Zatanna assiste à une fête qui semble se dérouler durant l'âge d'or de Hollywood et où elle retrouve Bruce Wayne, sans qu'il la reconnaisse. La star de cette soirée est Basil Karlo alias Gueule d'argile mais qui n'a pas connu la tragédie qui a fait de lui un monstre, grâce à la magie de Lady White. Zatanna tente de faire jaillir la vérité, à ses risques et périls...
C'est un épisode déroutant, que, je l'avoue, je n'ai sans doute pas apprécié à sa juste valeur après l'avoir lu. Il m'a fallu y réfléchir pour en saisir les qualités propres. Il faut dire que Jamal Campbell ne ménage ni Zatanna ni le lecteur en empruntant des chemins tortueux, en éprouvant très durement ses protagonistes dans une intrigue à tiroirs.
Par exemple, alors qu'on pouvait s'attendre après l'épisode précédent à ce que les seconds rôles viennent en renfort de Zatanna, spécialement Blue Devil et Madame Xanadu, on les voit à peine ici. Blue Devil se fait torturer par Brother Night (hors champ) et Xanadu est invisible. Brother Night apparaît comme l'orchestrateur (ou pièce d'un complot plus vaste ?) des malheurs de Zatanna et de ses alliés
.
Rappelons que Zatanna a été poignardée par une épée brandie par son assistant Adam, à la solde de Brother Night et de sa partenaire Lady White. Si elle peut encore invoquer des sorts, Zatanna le fait dans une douleur de plus en plus vive à cause de cette épée qui la transperce. Et pour ne rien arranger, elle va provoquer Gueule d'argile...
Par bien des aspects, cet épisode rappelle le cinéma de David Lynch, notamment Mulholland Drive : la réception chic, l'ambiance malsaine, la violence qui explose, tout cela fait partie de la grammaire du cinéaste récemment disparu. Jamal Campbell s'en inspire brillamment car le lecteur apprécie puissamment le malaise qui traverse le récit.
Cependant, on peut aussi se sentir naturellement désorienté par cette façon d'écrire. Je l'ai déjà évoqué plus haut mais on ignore toujours réellement qui tire les ficelles et pourquoi Zatanna en est la cible. On pouvait supposer une sorte de rivalité entre Lady White et Zatanna, mais avec l'importance prise au fil des pages par Brother Night, il est clair que ce n'est pas que cela.
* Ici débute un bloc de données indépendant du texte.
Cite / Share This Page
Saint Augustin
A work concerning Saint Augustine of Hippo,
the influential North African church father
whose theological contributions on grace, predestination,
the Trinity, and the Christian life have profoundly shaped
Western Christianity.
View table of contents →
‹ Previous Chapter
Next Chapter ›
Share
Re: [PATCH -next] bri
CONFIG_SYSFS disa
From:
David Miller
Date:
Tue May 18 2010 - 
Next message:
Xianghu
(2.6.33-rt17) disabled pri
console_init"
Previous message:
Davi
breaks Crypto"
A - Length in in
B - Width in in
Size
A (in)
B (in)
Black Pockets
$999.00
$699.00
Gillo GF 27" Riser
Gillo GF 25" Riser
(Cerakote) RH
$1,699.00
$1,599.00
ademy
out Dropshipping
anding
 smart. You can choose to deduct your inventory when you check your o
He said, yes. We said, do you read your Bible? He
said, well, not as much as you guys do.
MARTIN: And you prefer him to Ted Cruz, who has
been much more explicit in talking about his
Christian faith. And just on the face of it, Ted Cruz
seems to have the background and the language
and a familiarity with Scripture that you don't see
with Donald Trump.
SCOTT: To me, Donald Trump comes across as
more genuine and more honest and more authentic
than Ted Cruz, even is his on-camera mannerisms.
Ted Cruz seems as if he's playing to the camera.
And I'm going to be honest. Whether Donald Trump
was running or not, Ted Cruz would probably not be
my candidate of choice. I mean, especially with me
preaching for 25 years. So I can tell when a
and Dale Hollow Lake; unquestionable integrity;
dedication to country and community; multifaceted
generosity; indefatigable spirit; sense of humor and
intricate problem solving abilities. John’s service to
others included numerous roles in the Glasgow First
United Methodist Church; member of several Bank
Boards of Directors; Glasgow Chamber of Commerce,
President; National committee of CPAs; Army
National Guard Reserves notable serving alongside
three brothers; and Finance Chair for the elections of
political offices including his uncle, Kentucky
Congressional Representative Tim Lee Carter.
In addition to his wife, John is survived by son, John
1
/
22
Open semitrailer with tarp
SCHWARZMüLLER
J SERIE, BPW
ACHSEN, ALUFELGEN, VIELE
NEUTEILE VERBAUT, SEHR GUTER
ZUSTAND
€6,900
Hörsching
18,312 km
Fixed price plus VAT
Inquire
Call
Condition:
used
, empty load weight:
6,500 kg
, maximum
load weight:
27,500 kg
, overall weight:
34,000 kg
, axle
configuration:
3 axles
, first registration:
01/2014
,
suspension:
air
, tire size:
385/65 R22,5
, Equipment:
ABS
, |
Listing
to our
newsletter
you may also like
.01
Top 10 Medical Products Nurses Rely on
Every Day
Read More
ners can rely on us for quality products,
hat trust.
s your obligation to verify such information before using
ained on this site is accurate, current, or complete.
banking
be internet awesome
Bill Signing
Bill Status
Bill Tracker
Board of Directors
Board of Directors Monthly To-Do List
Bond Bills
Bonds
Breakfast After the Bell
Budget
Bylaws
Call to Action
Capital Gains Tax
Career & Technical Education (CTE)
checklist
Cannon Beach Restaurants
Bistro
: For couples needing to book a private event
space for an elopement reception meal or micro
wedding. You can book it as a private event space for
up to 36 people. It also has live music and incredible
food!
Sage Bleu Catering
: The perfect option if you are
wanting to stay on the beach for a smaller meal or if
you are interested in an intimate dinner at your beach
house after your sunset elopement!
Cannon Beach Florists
Le traitement que Campbell inflige aus seconds rôles interroge aussi sur la place qu'il veut leur accorder dans cette aventure. Il est clair qu'il veut vraiment mettre Zatanna en avant (et c'est pour cela qu'il a refusé de faire intervenir des personnages plus connus qu'elle). Quant à la présence de Gueule d'argile, elle semble être motivée pour faire écho à celle de Zatanna elle-même.
En effet, et cela m'est apparu pertinent a posteriori, Basil Karlo et Zatanna ont en commun d'êtres des enfants de la balle durement éprouvés par le milieu du spectacle. Zatanna a perdu son père et vit dans on ombre en se croyant responsable de sa mort. Basil Karlo est un acteur à succès qui, défiguré, utilise un produit chimique qui, au lieu de le guérir, le transforme en monstre.
Campbell utilise les deux personnages en miroir l'un de l'autre : Zatanna veut lui faire comprendre que Lady White l'illusionne sur son état mais Karlo ne l'accepte pas et, furieux, se transforme en Gueule d'argile. Zatanna réussit donc, mais déchaîne la colère de Gueule d'argile, ce qui était le but recherché par Lady White pour éliminer la magicienne. C'est astucieux.
Visuellement, encore une fois, Campbell fait preuve de sa maestria. Sa représentation de la soirée chic, en noir et blanc comme un vieux film d'époque, est remarquablement évocatrice. Lorsque Gueule d'argile s'en prend à Zatanna, on a droit à plusieurs pages extraordinaires, dans des tons de bleus proprement cauchemardesques.
Mais Campbell sait aussi faire valoir son talent dans des scènes plus sobrement découpées mais pas moins intenses, lorsque Blue Devil est aux mains de Brother Night. En ne montrant quasiment rien, il suggère avec une force étonnante, prouvant sa capacité à aller à rebours de la mode actuelle où les comics horrifiques exploitent à foison le gore.
Bref, c'est un épisode qui n'est sans doute pas évident à apprécier du premier coup, mais qui se révèle comme une démonstration narrative de Jamal Campbell, lequel s'impose désormais à la fois comme un artiste impressionnant et un scénariste de grande valeur.